Opinion: Free hugs shouldn't come at a cost

Nov 30 2016, 1:32 am

News that a young Montreal resident was slapped with a $110 fine from the Societé de transport (STM) for offering free hugs in the metro quickly spread on social media yesterday.

I’ve seen my share of over-the-top policing by the transit cops over the years. If you’ve ever taken the metro — even on a casual basis – you have no doubt stumbled upon a group of five, six, and even seven metro cops lined up at the turnstiles gearing up to catch someone who hasn’t paid their STM pass with the determination and don’t-mess-with-us ferocity usually reserved for the border patrol working the Durand line between Pakistan and Afghanistan.

I mean, calm down, Officer Sylvain! Best case scenario you’ll bust some hapless teenager who thought they could get a free subway ride, not someone attempting to cross over to another country with 10 pounds of meth stashed in their underwear. There’s really no need for the alpha-male dominant body language.

As local stories go, hearing that someone got fined for handing out free hugs is the “head scratching” kind. Why would anyone care and why in the world would transit police feel justified in handing out a fine for something so innocuous and ultimately kind?

Tommy Boucher’s so-called “crime” was offering a service in the metro without a permit. According to a CTV report, two officers approached him at the Jean-Talon metro and asked him if he had a permit to hand out hugs. When he responded that he didn’t he was fined $110 under STM bylaw R-036, section VIII, subsection II, rule 17 (I didn’t make this part up, although I totally could of and none of you would have been the wiser… who among us has even glanced at the STM bylaws?)

After the ridiculous story spread on social media, providing more than its share of giggling and head-shaking for Montrealers tackling the Monday blues, the STM decided to withdraw the fine and let Boucher off with a warning.

By Monday afternoon the Montreal Gazette had published an editorial asking if “free hugs in the metro are comforting or creepy”, which, while entertaining, was slightly irrelevant, since none of these free hugs are ever forced on anyone and there shouldn’t be anything creepy about something you agree to participate in.

We’re not talking about someone invading someone’s personal space while they’re on their way to work or school on the metro. Some random stranger doesn’t accost any of us and move in with unrequested and or undesired physical contact. This is completely consensual and Boucher (and others who have been seen in and around Montreal metros in the past) always stand with arms outstretched and wait for you to move in.

I think the STM’s reaction was so quickly ridiculed because, despite some of our misgivings to take part in this activity, we still understand its value. It’s absurd and downright sad that an entirely selfless act such as handing out kindness in the shape of a bear hug would be fined and seen as a “service” one needs a permit for. It perhaps reminded some of us that we have come a long way from being a society where random acts of love and support are seen as compassionate and not as a transaction where something is solicited for someone’s gain.

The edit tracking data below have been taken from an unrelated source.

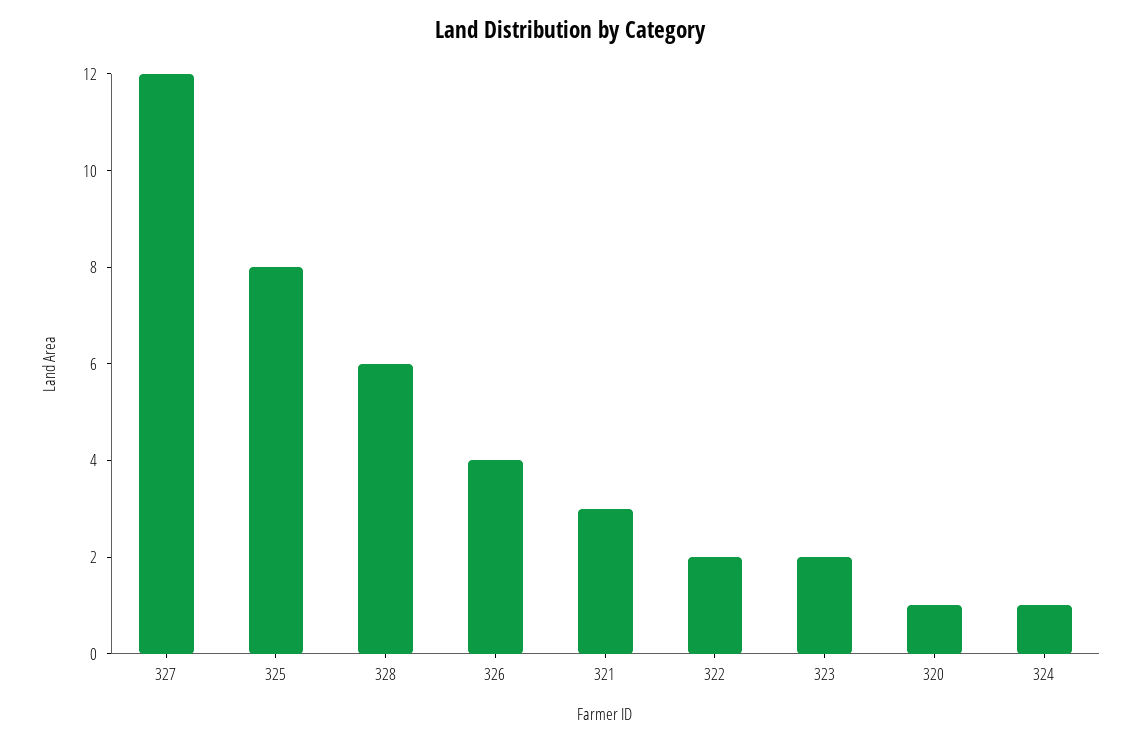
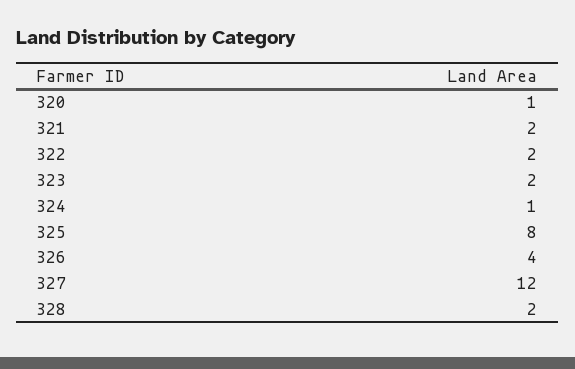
  {
    "327": 12,
    "325": 8,
-   "328": 6,
+   "328": 2,
    "326": 4,
-   "321": 3,
+   "321": 2,
    "322": 2,
    "323": 2,
    "320": 1,
    "324": 1
  }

Free Hugs Montreal is just a local branch of a much larger non-profit association, Free Hugs Campaign. Org which was started years ago by an Australian man who was living in London and upon returning home realized he wanted someone to be waiting for him. The movement spread and over the years a number of videos have surfaced around the world of groups of people wearing “Free Hugs” T-shirts or carrying “Free Hugs” signs spreading the love.

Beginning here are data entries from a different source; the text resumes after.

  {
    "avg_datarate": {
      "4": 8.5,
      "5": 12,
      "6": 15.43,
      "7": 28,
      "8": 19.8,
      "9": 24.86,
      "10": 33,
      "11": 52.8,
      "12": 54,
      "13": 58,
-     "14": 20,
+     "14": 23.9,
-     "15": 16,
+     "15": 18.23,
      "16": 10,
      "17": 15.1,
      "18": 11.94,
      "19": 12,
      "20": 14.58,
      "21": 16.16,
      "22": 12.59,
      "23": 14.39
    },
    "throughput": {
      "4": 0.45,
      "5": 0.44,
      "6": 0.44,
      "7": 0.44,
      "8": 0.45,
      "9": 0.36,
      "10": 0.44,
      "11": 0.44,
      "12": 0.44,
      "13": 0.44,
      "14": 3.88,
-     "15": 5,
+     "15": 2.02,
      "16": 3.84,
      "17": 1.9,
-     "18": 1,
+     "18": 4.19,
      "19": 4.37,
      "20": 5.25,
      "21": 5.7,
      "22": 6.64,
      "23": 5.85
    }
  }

Sure, it’s quirky and it’s awkward and the whole thing smells of “Kumbaya” and patchouli, and it’s mostly out-of-the-ordinary in big cities where we’re way too busy weaving our way through human traffic to even make eye contact most days, but it’s nice. It’s really, really nice. And most importantly, it’s needed.

Loneliness and lack of physical and emotional support are some of the most popular complaints in today’s world. More Canadians than ever live alone, and almost one quarter describe themselves as lonely, according to a Globe & Mail article.

Humans simply crave contact and touching. Whether it’s a lover’s kiss, a parent’s hug, a friend’s peck on the cheek, or a colleague’s encouraging pat on the back, we need to be touched and acknowledged. Touch creates better trust between people, decreases violent tendencies and stress, and is even attributed to building a better immune system and reducing depression. It’s no wonder professional cuddling has popped up as a real service for people who crave real touch.

“The STM reiterates that this type of activity must be held outside turnstiles for fluidity and safety reasons,” said spokesperson Philippe Dery.

Honestly… you’re just making yourselves look bad, guys. Just say “we effed up” and move on. If the STM wants to improve fluidity, it can make sure the metro stops breaking down during rush-hour or the escalators aren’t always out of order! A guy offering free hugs isn’t going to break down your perfect system. Just tell him or her to move away from the turnstiles and move on. Over-the-top letter-of-the-law application of current bylaws just makes us all look stuffy and rigid and like we’re absolutely no fun, and that just isn’t Montreal.

We may be a construction-zone nightmare and overspend on gazebos and baseball promotion, but we pride ourselves on being cool and full of “joie de vivre” and we want people who are giving out free hugs to be left alone, dammit. Let us at least have that.